Back in those days, if you disagreed with something you saw in print, you may have dashed off a “letter to the editor,” by U.S. mail or hand-delivery.  This was, of course, before e-mail and the Internet, and the postal system worked. It was also before FedEx (nee Federal Express) changed the face and state of overnight delivery.

Public relations folks back then went out of their way to cultivate relationships and an understanding with reporters.

Letters were considered on a more egalitarian footing and received greater acceptance at the newspaper, and readers
actually devoured them, which became the talk of the town. Think of it as an earlier-day blog, which it was, and helped formulate word-of-mouth opinions.

Back then, if a company did not like what it read, it threatened to, and did, pull its advertising from the paper. Corporate chieftains felt this would send a proper message to the paper to be extra careful in reporting what the company did not like to see in print. Perhaps no one told them that you cannot do battle with someone whose main product was printer’s ink. Given time, those companies meekly returned their advertising.

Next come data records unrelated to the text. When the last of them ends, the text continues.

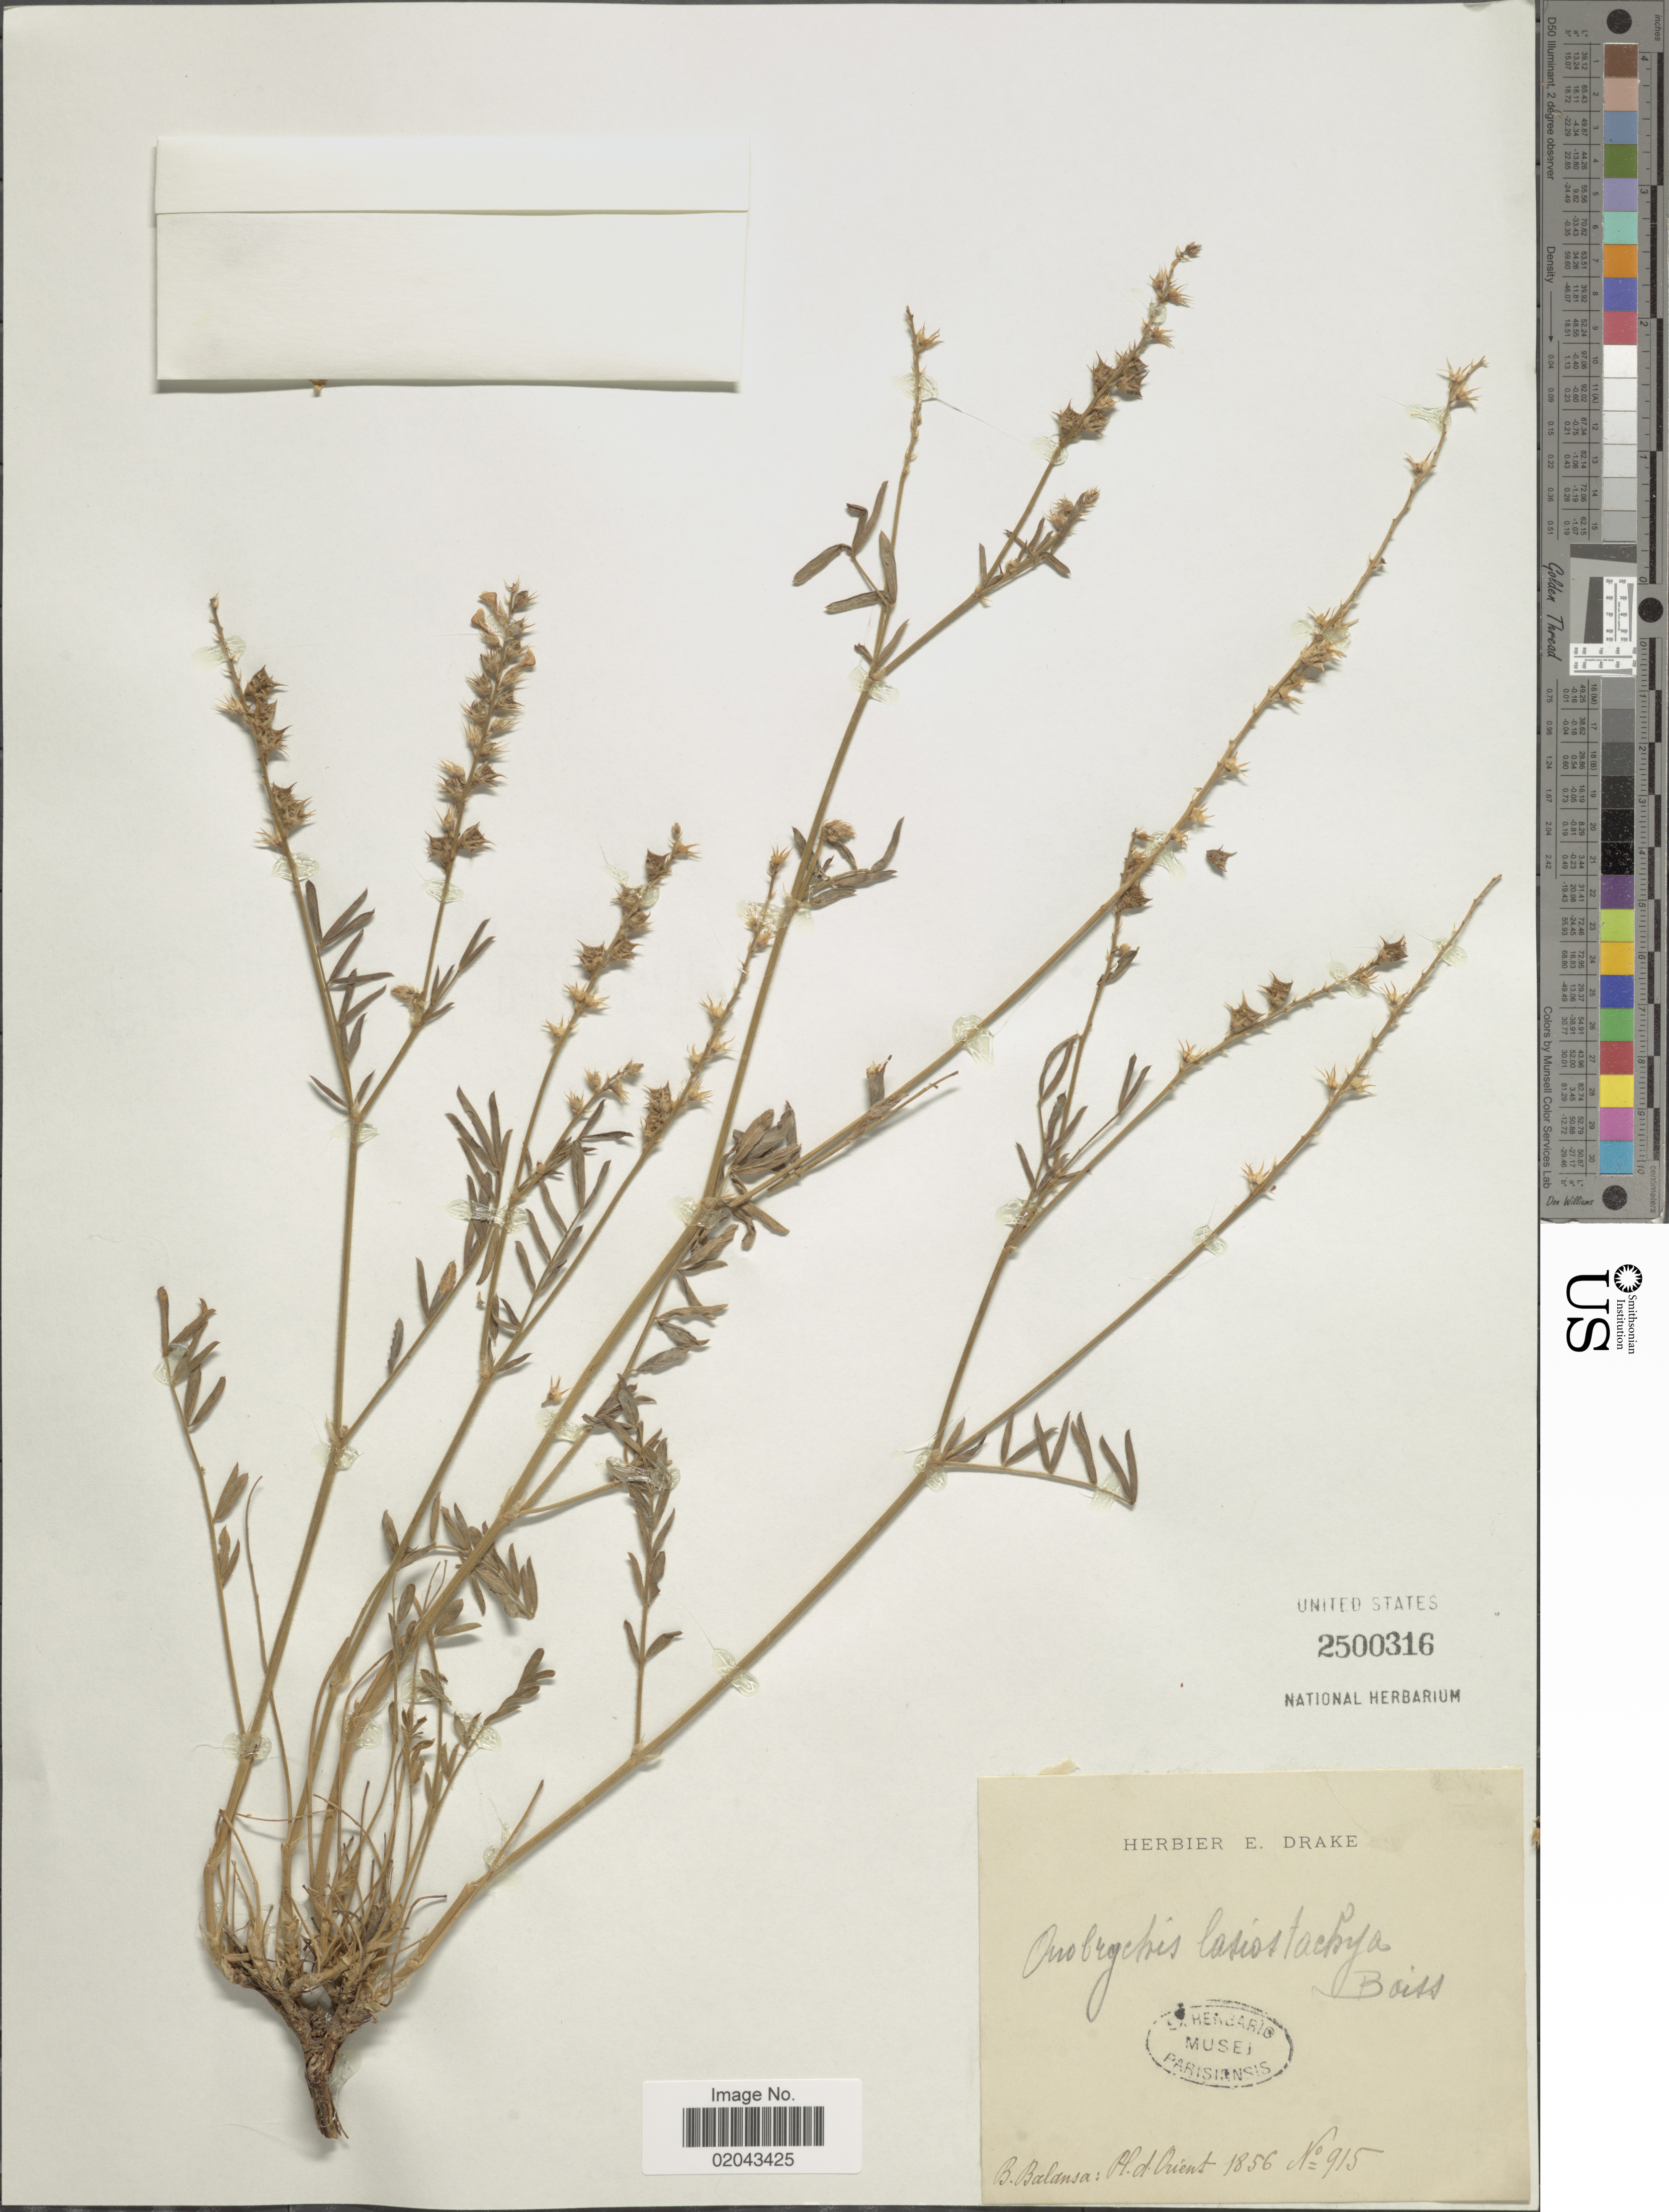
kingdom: Plantae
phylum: Tracheophyta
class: Magnoliopsida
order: Fabales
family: Fabaceae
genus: Onobrychis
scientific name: Onobrychis lasiostachya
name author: Boiss.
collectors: B. Balansa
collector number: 915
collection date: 1856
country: Turkey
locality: Pl. D'Orient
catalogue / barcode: US 2500316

Public relations folks back then went out of their way to cultivate relationships and an understanding with reporters. This often meant breaking bread, returning telephone calls, and rendering additional information when asked, etc.–a far cry from today when voice mail pre-empts reporters and PR types from actually speaking. Then, too, e-mail has taken on a new aura. Yet, too many rely on spell-checking, if at all, even where the words are being used are correctly spelled, but may be the wrong intended words.

Whatever happened to proofreading?

Did it go the way of the albatross? Will it rise from the ashes like the phoenix? It can and could if people sit back and take the time to proof letters before hitting the send key on the PC or laptop or tablet.  Moreover, asking another to help proof also ensures it will be letter perfect.  After all, if a letter received, whether by e-mail, post or FedEx, is poorly written, contains spelling or grammatical errors, would you want to do any business with that person?  I suspect not.  And, it only takes a few extra minutes to do it the right way.

We are rushing needlessly, and just need to slow down a bit.

It Doesn’t Hurt to Say ‘Thank You’

While chivalry is relegated to the pages of Sir Thomas Malory’s “Le Morte d’Arthur”–remember this classic from grade school (an original version can be seen at the newly-revamped Morgan Library in midtown Manhattan along with the Gutenberg Bible, among other classics)–it still does not hurt to say “thank you.” After an article appears, it’s easier to e-mail a note of appreciation. The writer will like this. Yet, most people don’t take the time to do so. The same holds true with reading a newspaper from stem to stern.  Perhaps this explains why circulation is
declining to a degree. There are a growing number of other outlets that enable us to get some comprehension about what is going on, including the ever-growing social media channels.

No matter what form this takes, it still remains important to communicate to your important publics. Use the technology to do so. But, if you are in need of some carbon paper, send me an e-mail and I will see if I can locate some for you.